> **ABOUT THIS TASK**
Copy out, exactly, the first line of the entries below and every line after it through the one containing "Figure 7. Maximal".

> **SOURCE INFORMATION**
Start of Block

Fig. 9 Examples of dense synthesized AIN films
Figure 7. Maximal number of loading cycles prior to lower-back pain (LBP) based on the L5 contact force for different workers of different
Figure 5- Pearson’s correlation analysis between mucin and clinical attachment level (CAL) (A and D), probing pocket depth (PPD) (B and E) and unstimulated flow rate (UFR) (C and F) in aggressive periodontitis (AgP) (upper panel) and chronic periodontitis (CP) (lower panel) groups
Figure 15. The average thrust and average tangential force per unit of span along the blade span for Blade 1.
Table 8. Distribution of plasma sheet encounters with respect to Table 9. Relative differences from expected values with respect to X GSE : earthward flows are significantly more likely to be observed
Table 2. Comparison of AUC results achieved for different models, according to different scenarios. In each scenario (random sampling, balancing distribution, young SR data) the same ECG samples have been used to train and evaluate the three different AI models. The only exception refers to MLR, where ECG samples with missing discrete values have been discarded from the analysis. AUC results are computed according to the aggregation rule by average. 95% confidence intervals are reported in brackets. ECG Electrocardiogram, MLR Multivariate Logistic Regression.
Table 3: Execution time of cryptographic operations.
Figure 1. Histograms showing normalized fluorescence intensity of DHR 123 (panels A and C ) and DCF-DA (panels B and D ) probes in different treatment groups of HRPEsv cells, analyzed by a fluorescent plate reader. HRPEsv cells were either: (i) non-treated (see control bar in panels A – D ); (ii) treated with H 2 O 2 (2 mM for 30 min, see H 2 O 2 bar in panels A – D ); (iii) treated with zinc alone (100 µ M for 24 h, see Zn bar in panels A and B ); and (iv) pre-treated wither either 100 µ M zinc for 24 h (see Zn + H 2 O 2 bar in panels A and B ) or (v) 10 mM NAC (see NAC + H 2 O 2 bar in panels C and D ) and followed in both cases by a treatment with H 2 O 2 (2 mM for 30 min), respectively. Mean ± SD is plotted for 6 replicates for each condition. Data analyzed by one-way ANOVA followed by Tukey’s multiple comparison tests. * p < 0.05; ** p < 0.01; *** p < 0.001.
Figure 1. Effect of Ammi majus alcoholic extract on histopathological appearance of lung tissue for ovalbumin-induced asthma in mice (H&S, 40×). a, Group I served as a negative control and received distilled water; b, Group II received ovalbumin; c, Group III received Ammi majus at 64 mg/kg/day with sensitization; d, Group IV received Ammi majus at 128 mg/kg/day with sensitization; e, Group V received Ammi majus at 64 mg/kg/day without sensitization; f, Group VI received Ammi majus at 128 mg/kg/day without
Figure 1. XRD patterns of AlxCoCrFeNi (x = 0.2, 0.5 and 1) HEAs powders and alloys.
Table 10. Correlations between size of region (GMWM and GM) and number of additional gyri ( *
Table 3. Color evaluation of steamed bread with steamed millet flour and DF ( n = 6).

End of Block

> **EXERCISE RESPONSE**
Fig. 9 Examples of dense synthesized AIN films
Figure 7. Maximal number of loading cycles prior to lower-back pain (LBP) based on the L5 contact force for different workers of different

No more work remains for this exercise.